Hackers take revenge: ID Ransomware servers hit by DDoS attacks

Jake Doe - -

Battling ransomware[1] is a perilous business and often turns against the ones who attempt to immobilize these file-encrypting parasites. Unfortunately, this is exactly what recently happened to the cyber security expert’s Michael Gillespie’s website ID Ransomware.

ID Ransomware is an online ransomware recognition service which, at the moment of writing, is capable of identifying over 330 different types[2] of ransomware by automatically analyzing the ransom note and a copy of an encrypted file that the visitors are asked to submit on the site. This helpful project was launched nearly a year ago and has already achieved recognition among the specialists and home users alike. We should point out though that ID Ransomware is not the only anti-ransomware project Gillespie is working on. This malware researcher has personally decrypted or contributed to the decryption of many ransomware[3], allowing thousands of users reclaim their encrypted files free of charge.

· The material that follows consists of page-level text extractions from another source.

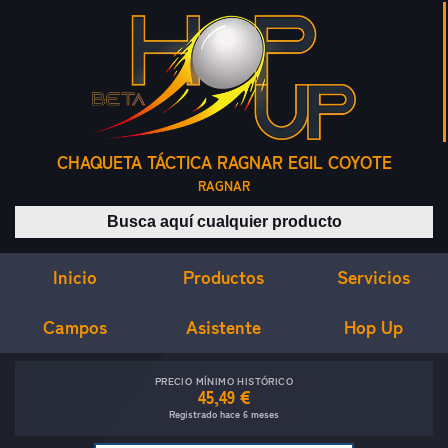
CHAQUETA TÁCTICA RAGNAR EGIL COYOTE
RAGNAR
Buscar productos
Inicio
Servicios
Productos
Campos
Asistente
Hop Up
PRECIO MÍNIMO HISTÓRICO
45,49 €
Registrado hace 6 meses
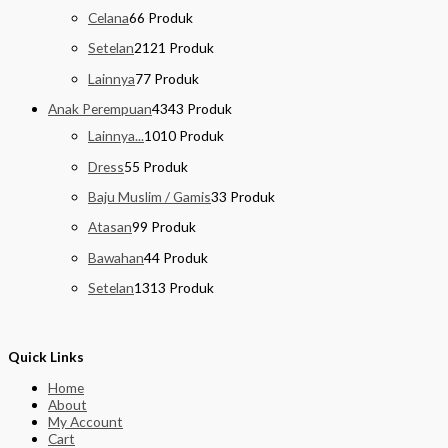
Celana
6
6 Produk
Setelan
21
21 Produk
Lainnya
7
7 Produk
Anak Perempuan
43
43 Produk
Lainnya...
10
10 Produk
Dress
5
5 Produk
Baju Muslim / Gamis
3
3 Produk
Atasan
9
9 Produk
Bawahan
4
4 Produk
Setelan
13
13 Produk
Quick Links
Home
About
My Account
Cart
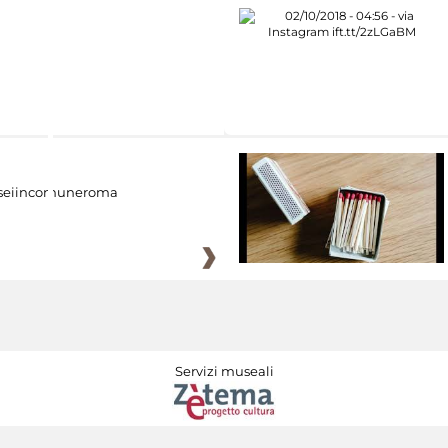
eiincomuneroma
Servizi museali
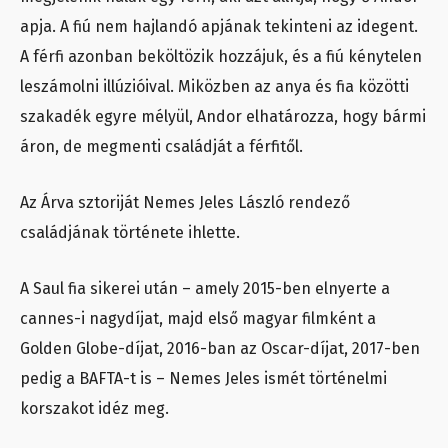
apja. A fiú nem hajlandó apjának tekinteni az idegent.
A férfi azonban beköltözik hozzájuk, és a fiú kénytelen
leszámolni illúzióival. Miközben az anya és fia közötti
szakadék egyre mélyül, Andor elhatározza, hogy bármi
áron, de megmenti családját a férfitől.
Az Árva sztoriját Nemes Jeles László rendező
családjának története ihlette.
A Saul fia sikerei után – amely 2015-ben elnyerte a
cannes-i nagydíjat, majd első magyar filmként a
Golden Globe-díjat, 2016-ban az Oscar-díjat, 2017-ben
pedig a BAFTA-t is – Nemes Jeles ismét történelmi
korszakot idéz meg.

One of Gillespie’s latest breakthroughs was the decryption of Enjey ransomware, and this seems to have made the virus creators go off the deep end. Eventually, cyber-criminals have decided to take revenge and take down Michael Gillespie’s website with a series of DDoS attacks.

DDoS, otherwise known as Denial-of-service attack[4], is a process meant to disrupt the operation of a device or online server. It is done by sending continuous requests that flood and paralyze the system. Over the two days, ID Ransomware has undergone two waves of such attacks. In both instances, the hackers were using C-Sharp programing language and set two files called Hi from enJey.txt and Hi from enJey.exe to continuously upload to the ID Ransomware’s server for hours at a time. During the first wave, which made the server go down, the experts have counted around 200,000 of such upload requests per hour. The second wave was much smaller — only 20,000 requests were received over the period of 30 minutes[5].

Luckily, site administrators managed to handle the situation, and the site was revived four hours later.
This event is yet another reminder why ransomware stand among ranks of the most dangerous parasites and that there are often serious criminals working behind them. Thus, if you ever get infected with Enjey, Osiris, Cerber or any other ransomware — do not collaborate with the extortionists! Do not pay the ransom and delete the virus from your computer as soon as you possibly can.